Nos últimos dias, voltou ao debate público a discussão a respeito de uma possível realização de reforma administrativa no País. Arthur Lira (PP), atual presidente da Câmara dos Deputados, afirmou que esse seria um dos próximos grandes temas a serem abordados pelo Parlamento nacional.
As mudanças defendidas pelo deputado apresentam como base uma Proposta de Emenda à Constituição (PEC) aprovada durante o governo de Jair Messias Bolsonaro, ex-presidente da República. Luiz Inácio Lula da Silva (PT), atual presidente da República, apresentava uma opinião contrária ao texto antes mesmo de ser eleito — posicionamento que segue sendo defendido pela atual gestão governamental. José Luiz Portella, doutor em História Econômica pela Faculdade de Filosofia, Letras e Ciências Humanas (FFLCH) e pesquisador do Instituto de Estudos Avançados (IEA) da USP, esclarece que uma reforma é necessária, mas que a mudança do atual texto é essencial, já que ele foi feito tendo bases antigas como parâmetro.
Assim, o professor explica que a reforma defendida por algumas partes é, de certa forma, inócua ao que as pessoas desejam neste momento, já que terá repercussão na questão do gasto público apenas daqui a cerca de 25 anos. “Nós precisamos ter um gasto com retorno para a sociedade e no desempenho do servidor público”, comenta. Sendo assim, é necessário melhorar a formação e a atuação, diminuir a desigualdade e fazer a regulação da economia.
Portella explica, portanto, que a reforma deve ter como foco a organização do Estado — sendo necessário definir parâmetros sobre o que cabe exclusivamente a ele e o que cabe a ele em parceria com a iniciativa privada, já que, atualmente, isso é trabalhado sem um devido planejamento estatal com a determinação de seu papel como um todo, ou seja, das esferas federais, estaduais e municipais.
O especialista reflete ainda que é necessário que os problemas nacionais sejam analisados a partir de uma visão crítica. Cerca de 70% dos servidores públicos brasileiros ganham até R$ 5 mil — e essa não é a visão da população, uma vez que as pessoas costumam achar que todos agentes públicos ganham muito bem. “O que nós precisamos fazer é exatamente atuar com foco em quem ganha acima de R$ 20/25 mil e no pessoal que dribla o teto que se tem para salário com penduricalhos. Isso é uma briga dura, porque pega o Ministério Público, o Judiciário, o Executivo, o Legislativo etc.”, explica o especialista.

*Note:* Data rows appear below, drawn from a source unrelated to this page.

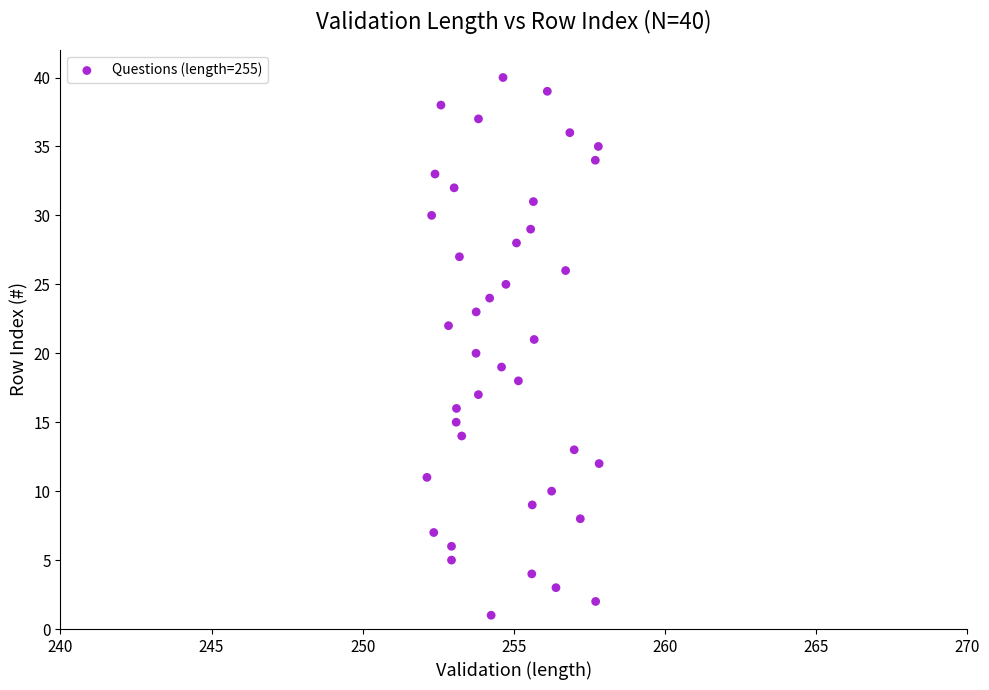

What is the range of Y values (max minus min)?

39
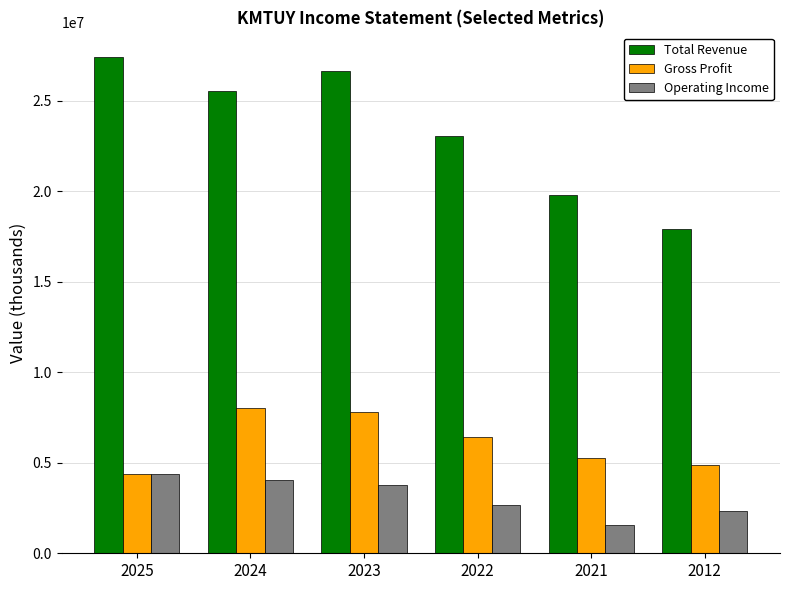

What is the difference between the highest and lowest values at 2022?

20407400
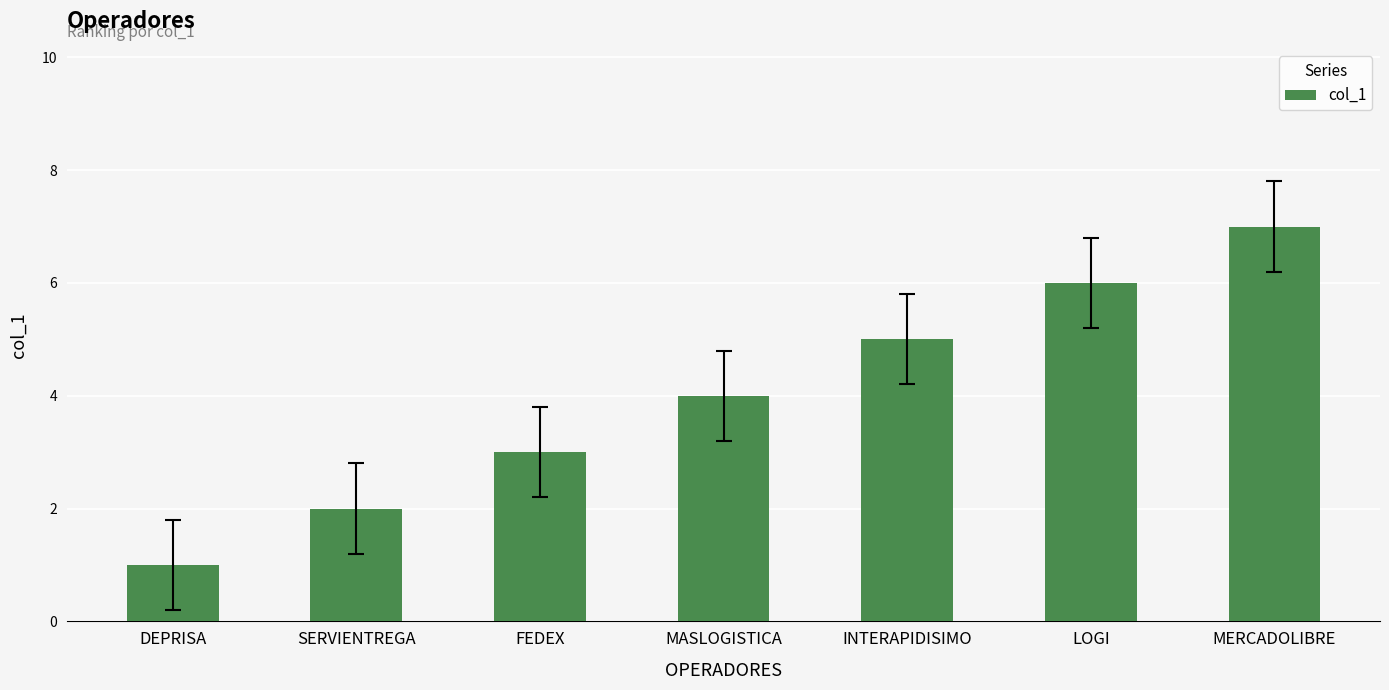

Are the bars horizontal?

No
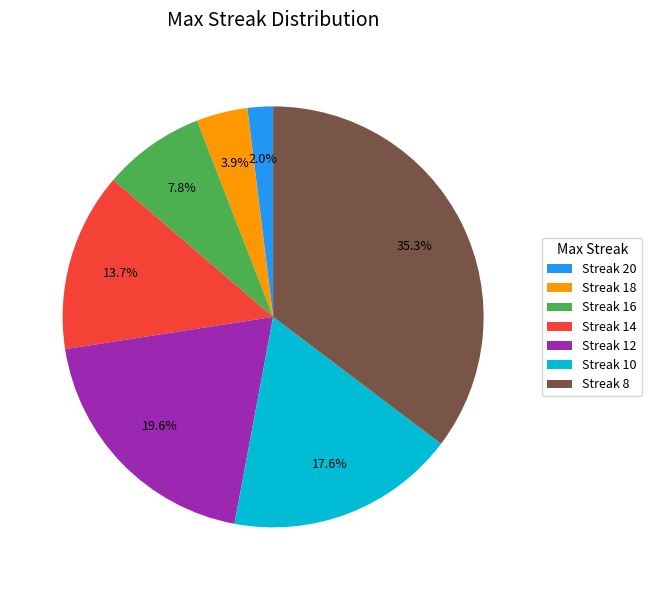

Rank the categories by value from lowest to highest.

Streak 20, Streak 18, Streak 16, Streak 14, Streak 10, Streak 12, Streak 8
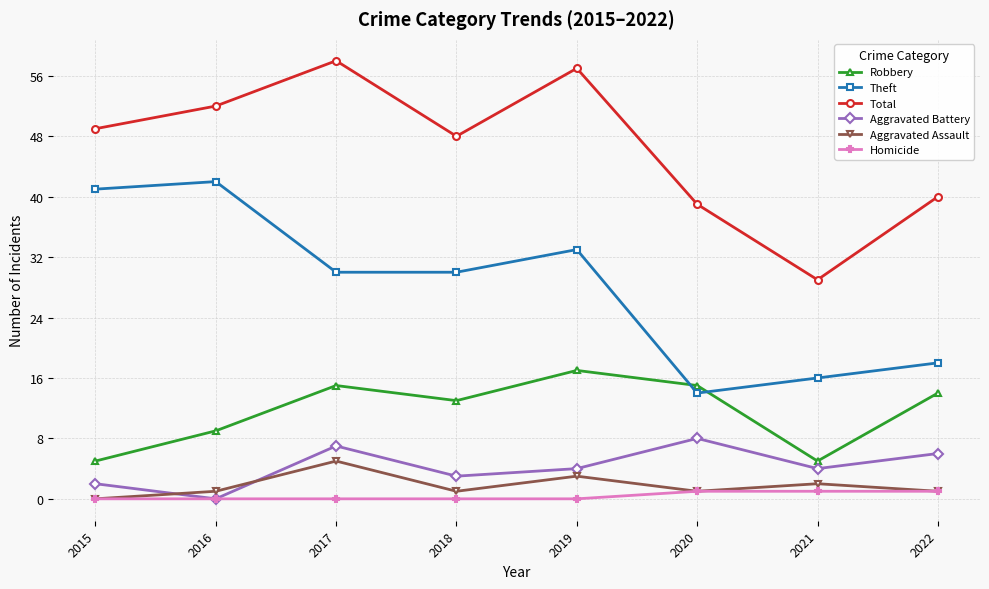

What is the value of the Total point at the 2nd from the left?

52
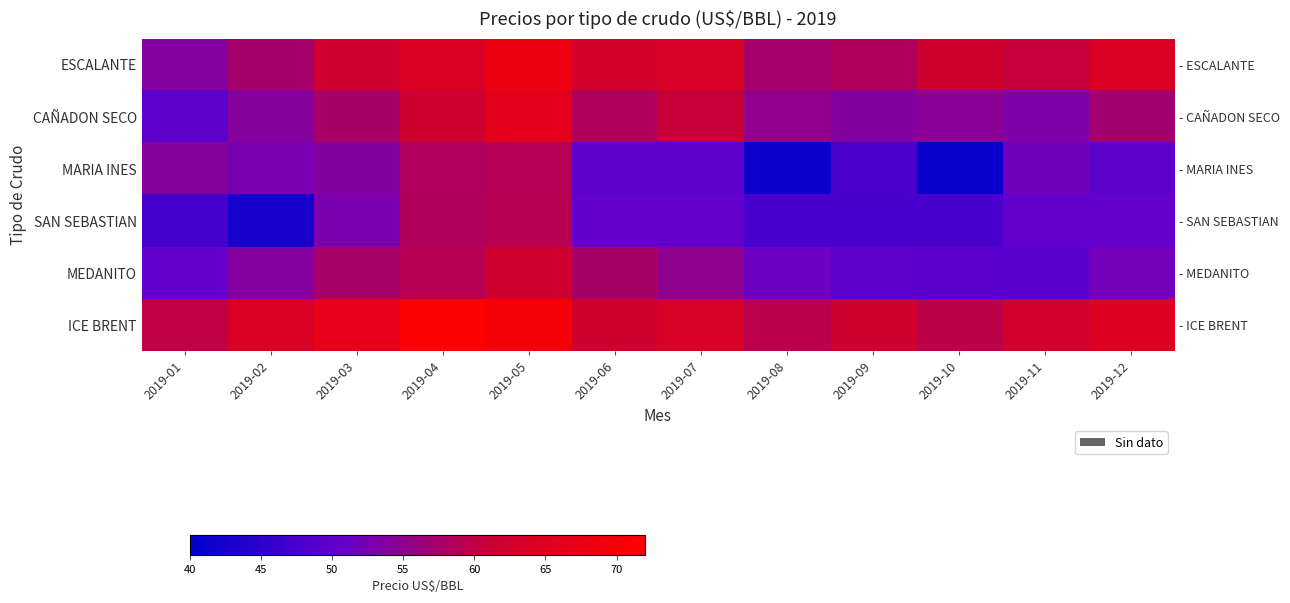

What is the difference between the ESCALANTE values at 2019-03 and 2019-07?

2.5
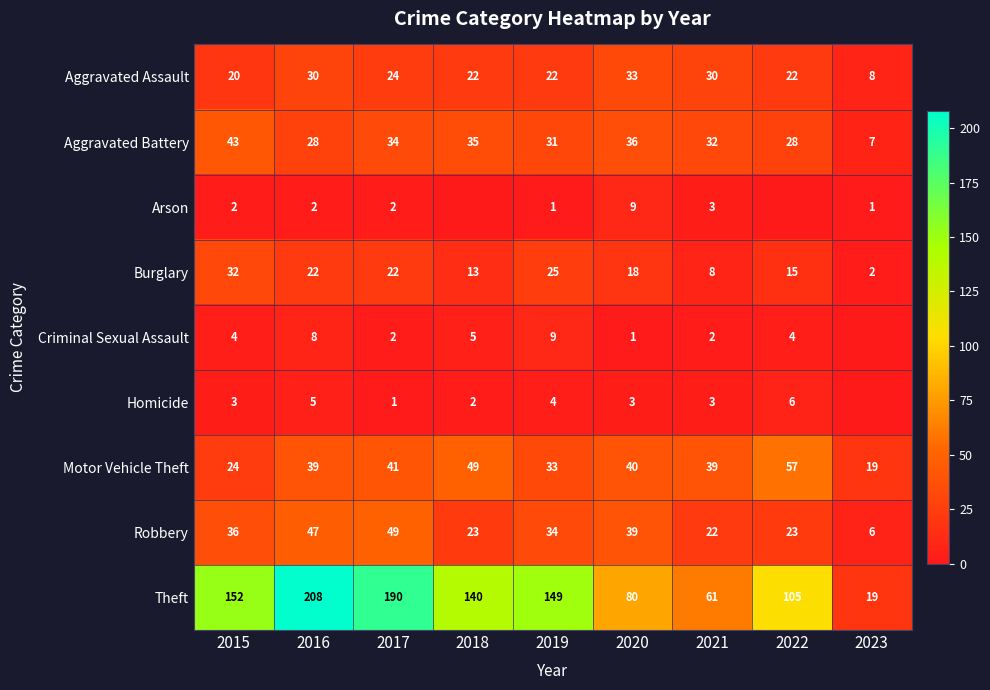

Count the number of categories in the chart.

9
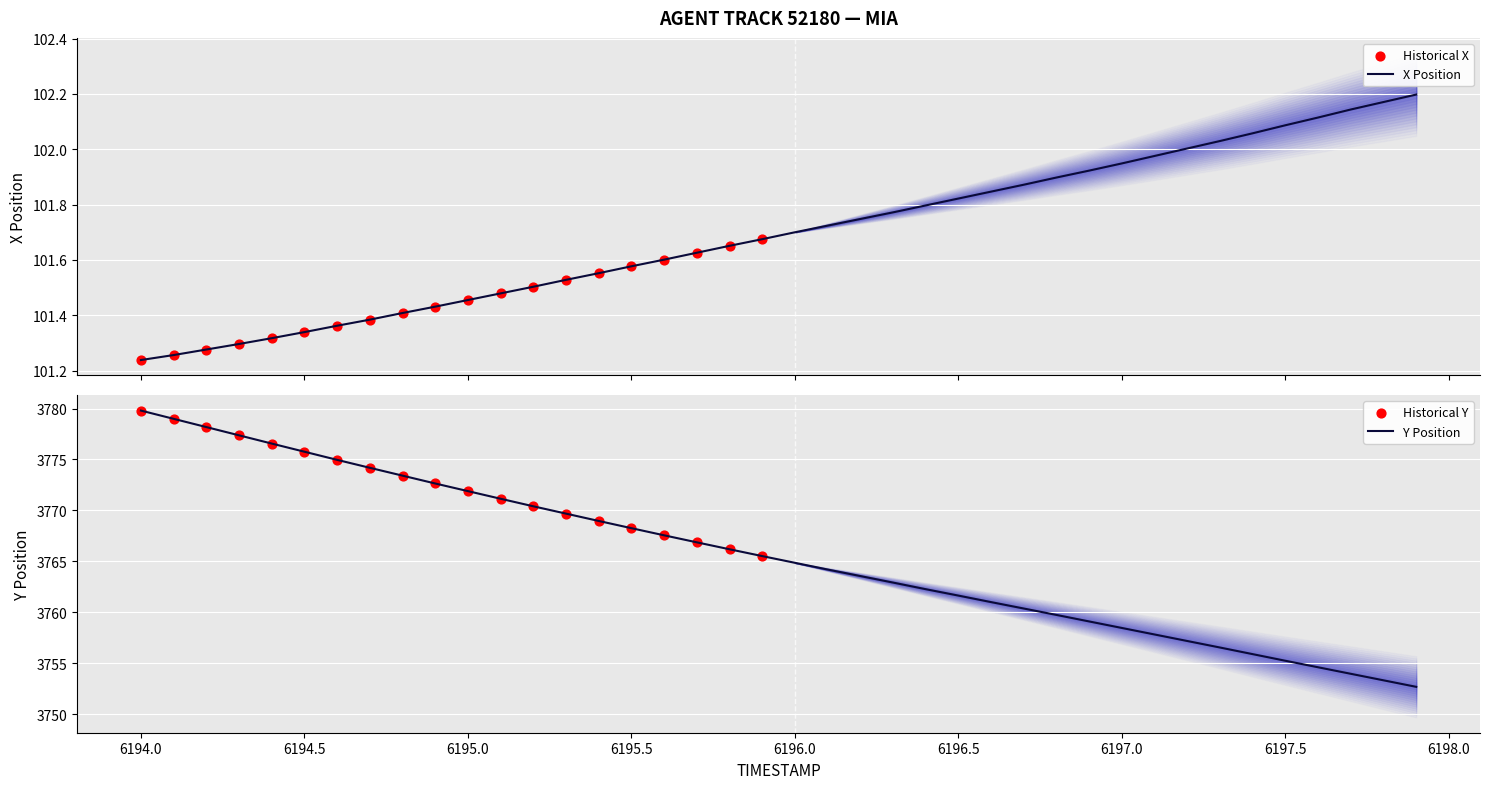

Which series contains the lowest Y value?

X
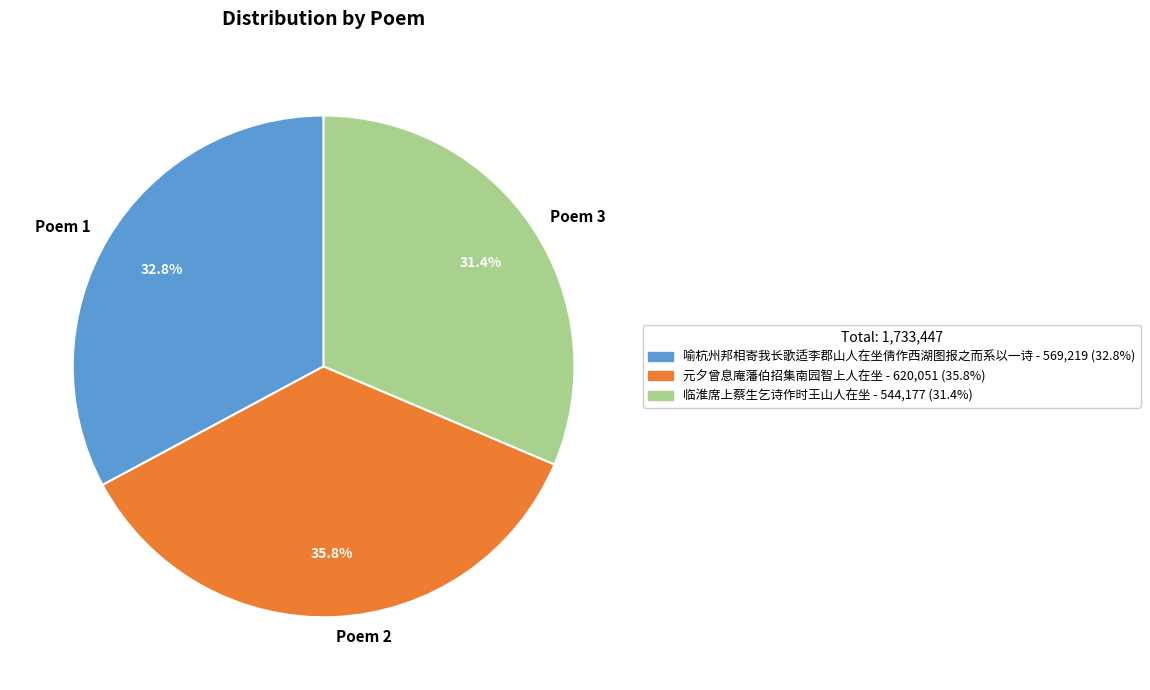

Which category has the smallest portion of the pie?

Poem 3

Exemplo disso pode ser observado por meio de servidores que ganham salários altíssimos e recebem alguns privilégios, como a presença de auxílio-livro e auxílio-moradia. Assim, o grande problema da questão não se concentra na quantidade de servidores públicos, sendo possível observar que existem outros países que apresentam um número mais elevado. O que o Brasil tem, na realidade, é um exagero de supersalários. “A reforma administrativa precisa reorganizar as barreiras e introduzir as novas mídias e tecnologias no conhecimento dos funcionários, uma das coisas, por exemplo, é lidar com a inteligência artificial”, indica Portella.
Por fim, nota-se ainda que existem setores do Estado que estão sem funcionários, como pode ser observado pela formação de filas extensas no INSS. “Tem lugares em que o Estado está totalmente deficitário e essa ideologia de Estado mínimo que é aplicada de uma maneira linear, sem pensar em cada caso, tornou isso desastroso”, acrescenta. O professor comenta ainda que os baixos salários direcionados à grande maioria dos funcionários fazem com que os jovens que estão se formando não tenham o desejo de ir para o serviço público.
“Nós temos que acabar com esse discurso genérico e mal informado que criminaliza o funcionalismo público, sendo necessário focar no problema que é o funcionalismo que ganha demais ou que tem privilégios. Essa reforma que está em debate é só para fachada, não é uma reforma para valer, nós temos que começar a fugir dessas mentira que atacam a política pública no Brasil”, finaliza Portella.